══ Texto do documento

Investigando a experiência escrava na Curitiba da segunda metade do século XIX, por meio de diversas pequenas situações de conflito e luta social entre senhores e escravos, Eduardo Spiller Pena desvenda o jogo sutil de enfrentamentos e negociações entre visões de mundo radicalmente opostas. Nestes embates, medindo possibilidades e escolhendo oportunidades, ressaltando antagonismos ou se adequando a imposições senhoriais, os cativos usavam de toda a astúcia para fazer valer seus objetivos e projetos individuais. Lutavam de muitas maneiras: nas relações cotidianas com seus senhores, apelando para os tribunais e manipulando brechas legais, armando alianças com terceiros, aproveitando momentos em que o poder senhorial ficava mais permeável, como nas ocasiões em que eram negociados ou estavam entre os bens em processo de inventário. Percorrendo caminhos semelhantes na São Paulo do mesmo período, Maria Cristina Wiessenbach recupera a vida cotidiana de escravos e libertos entre 1850 e 1880, analisando crimes, situações de trabalho, arranjos de sobrevivência, modos de morar, casar e cultuar santos e ancestrais. Aqui, para além do enfrentamento das vontades senhoriais, podemos flagrar a formação de uma comunidade negra, com suas hierarquias internas, laços de solidariedade e modos de vida que caracterizaram espaços (sociais e territoriais) importantes da cidade: um mundo em construção, fundado na experiência vivida sob o domínio dos senhores, mas que o ultrapassa e o supera em muitas dimensões.

════
══ Dados fornecidos

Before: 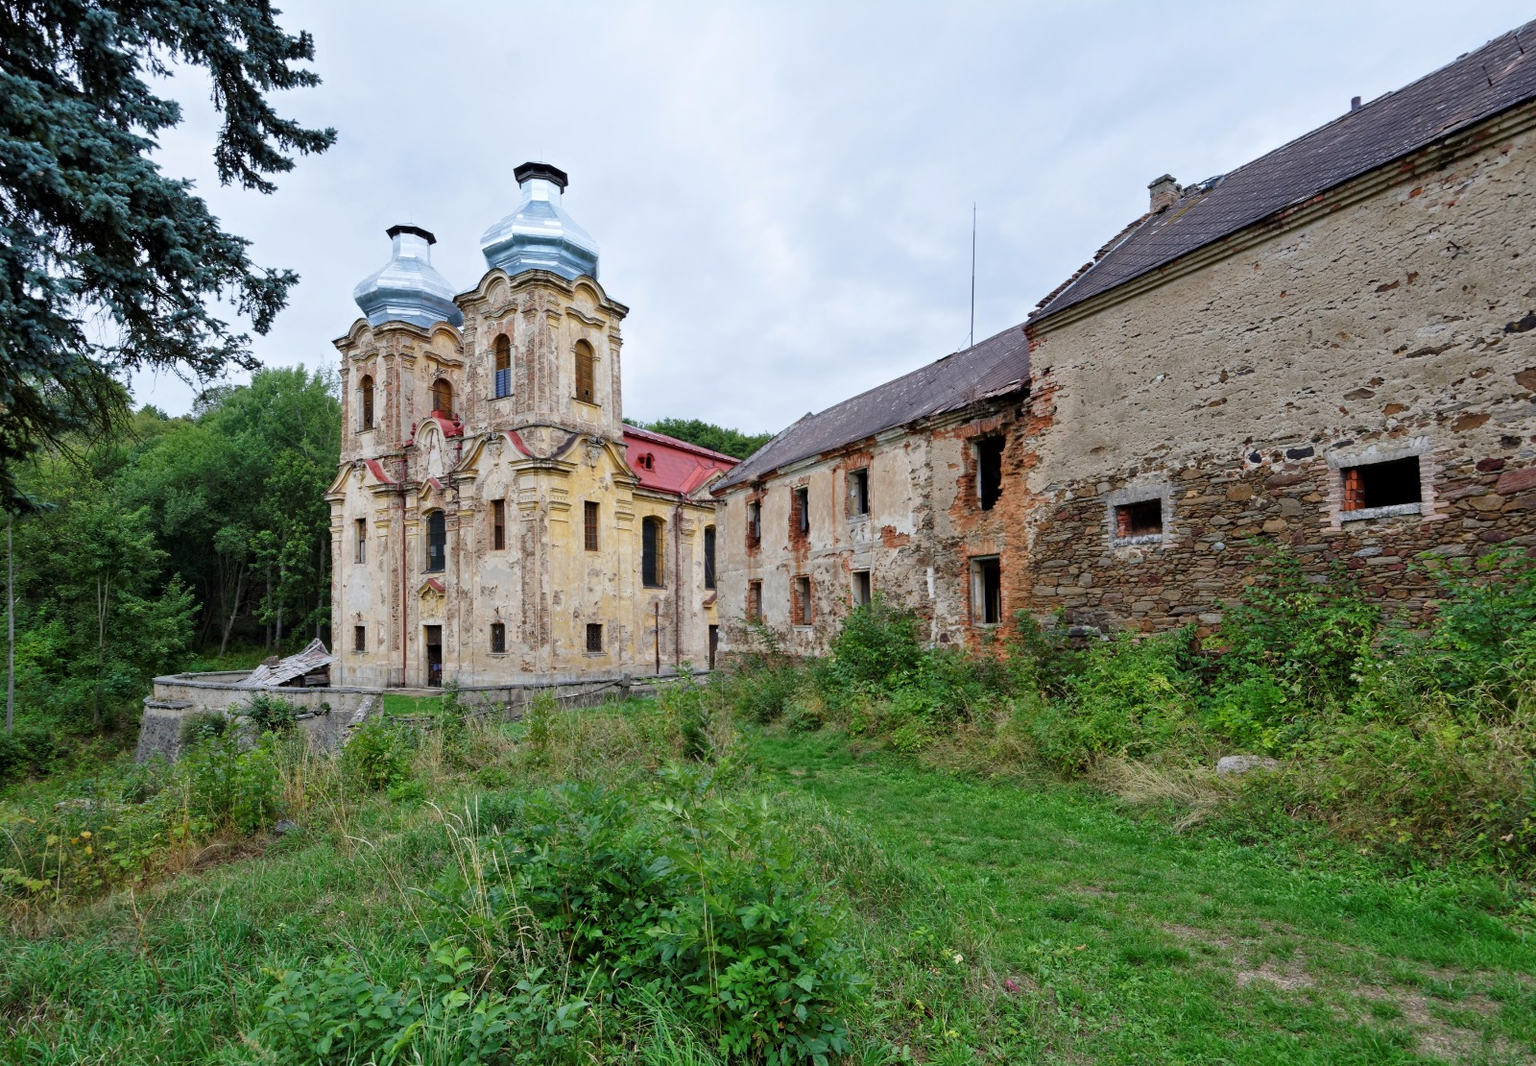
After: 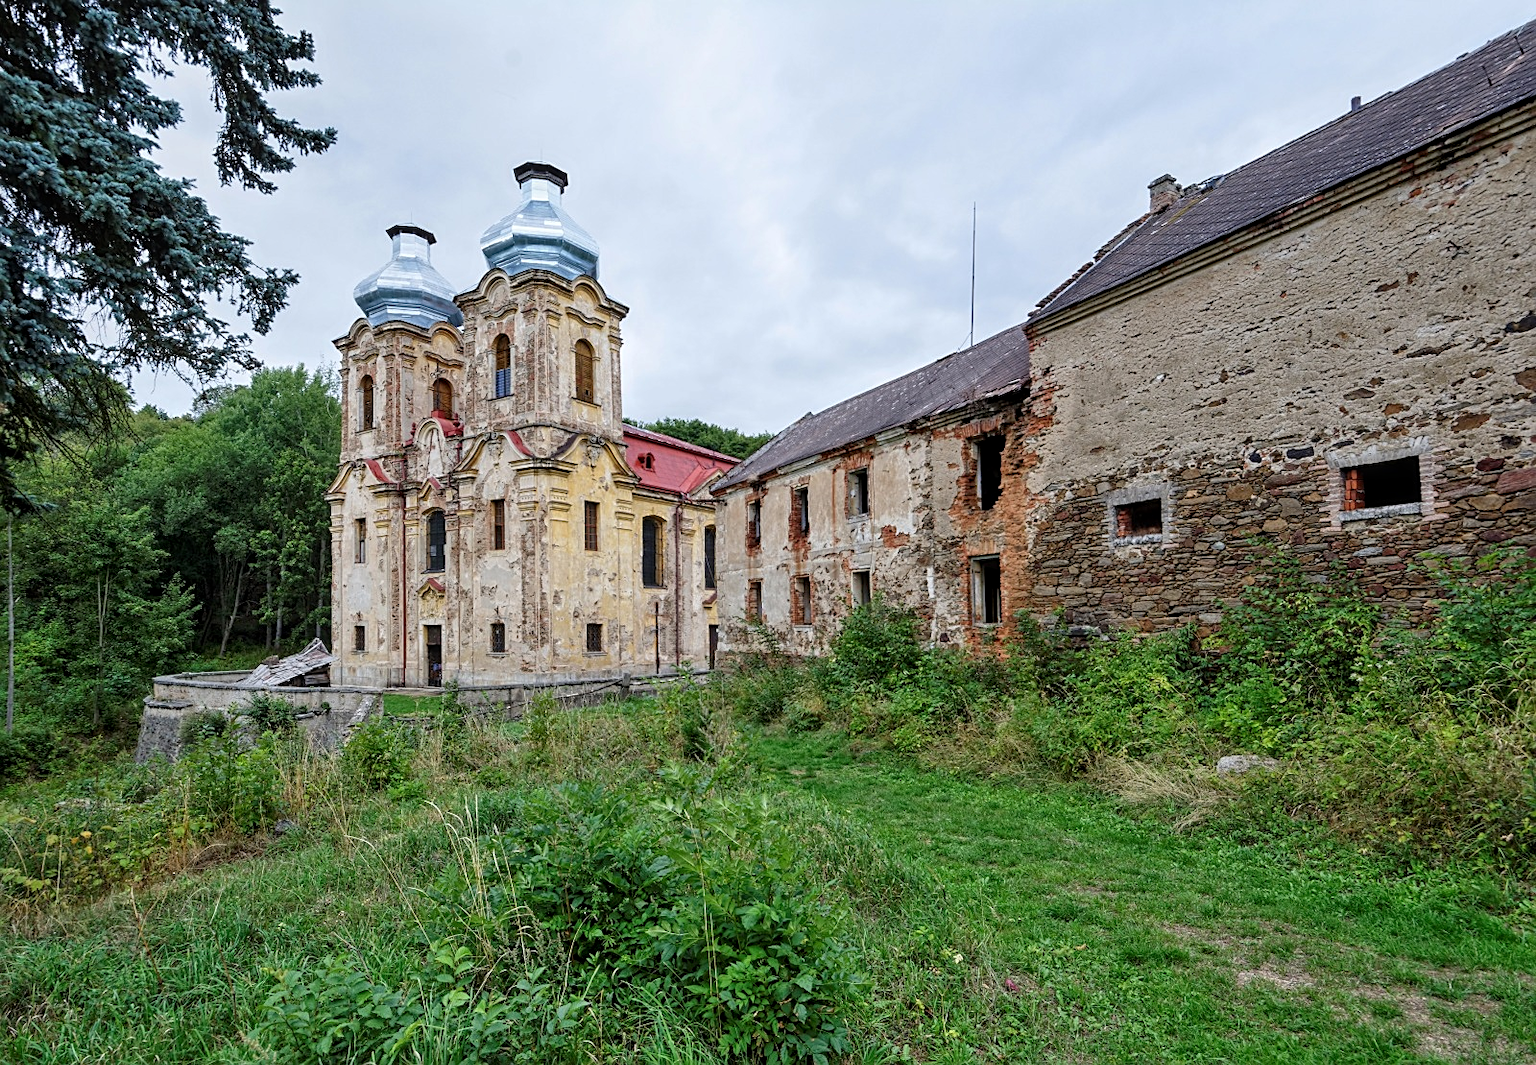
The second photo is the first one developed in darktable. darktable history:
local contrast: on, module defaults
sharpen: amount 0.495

════
══ Dados fornecidos

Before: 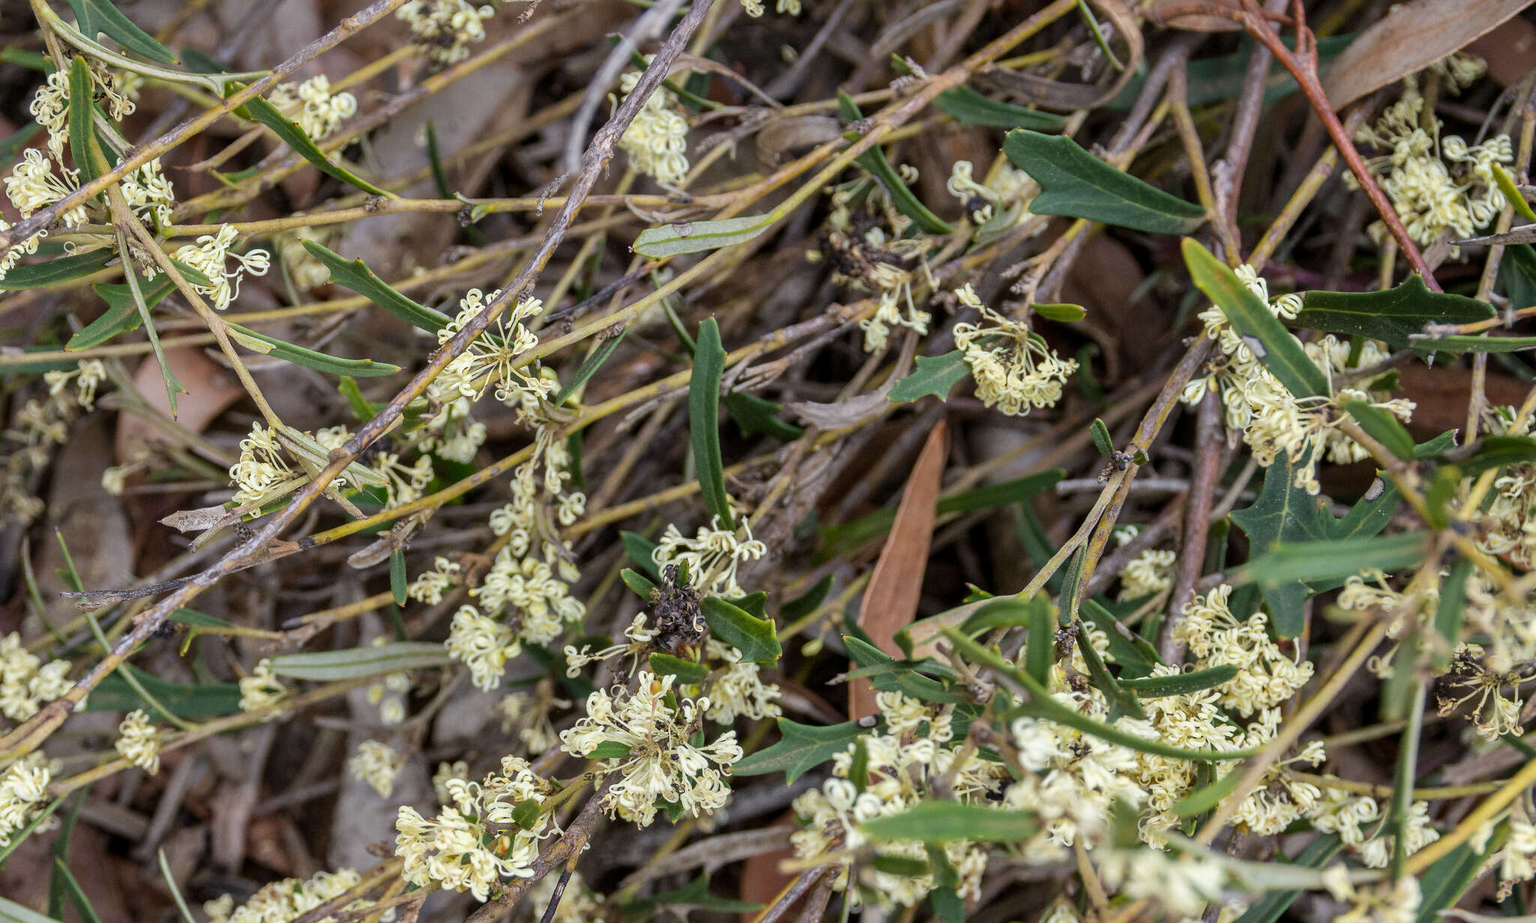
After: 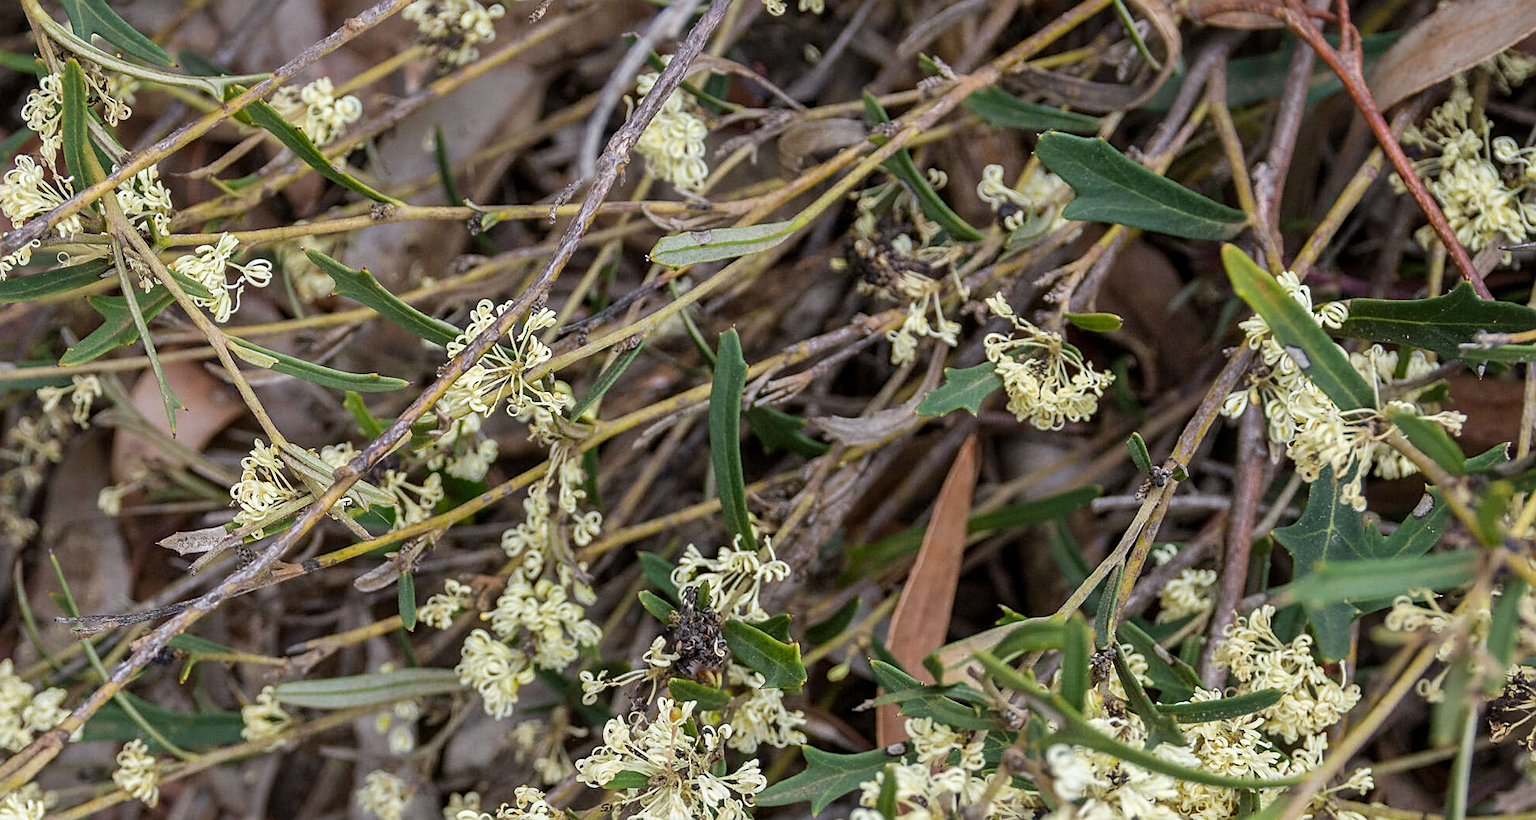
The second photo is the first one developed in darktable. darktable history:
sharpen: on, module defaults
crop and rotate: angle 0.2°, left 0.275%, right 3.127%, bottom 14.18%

════

▶ Requisito A
No texto sobre a escravidão em Curitiba e São Paulo, qual intervalo de anos delimita a análise de Maria Cristina Wiessenbach sobre a vida cotidiana de escravos e libertos?
▶ Requisito B
Redija a continuação do texto sobre a escravidão em Curitiba e São Paulo, começando logo após a última frase apresentada.
A listagem não tem relação com o texto sobre a escravidão em Curitiba e São Paulo.

▶ Resposta A
De 1850 a 1880.

▶ Resposta B
Da leitura destes dois livros saímos com a certeza de que os senhores, por exemplo, até poderiam considerar os escravos como "coisas", seres destituídos de vontade própria, incapazes de atitudes políticas, que deveriam comportar-se como uma extensão da vontade senhorial, concebida como absoluta e universal. Eram homens e mulheres comprados para serem dominados e expropriados pelos senhores; como escravos, no entanto, impunham limites à vontade senhorial, possuíam projetos e idéias próprios, pelos quais lutavam e conquistavam pequenas e grandes vitórias. Os senhores, evidentemente, não reconheciam estas conquistas; para eles tratavam-se de concessões, generosas e paternais concessões. Os escravos, no entanto, traduziam o paternalismo numa doutrina diferente da imaginada pelos senhores e as "concessões" senhoriais transformavam-se em conquistas – a serem arduamente defendidas e que, muitas vezes, passavam a ser costumes, "tradições", quase "direitos".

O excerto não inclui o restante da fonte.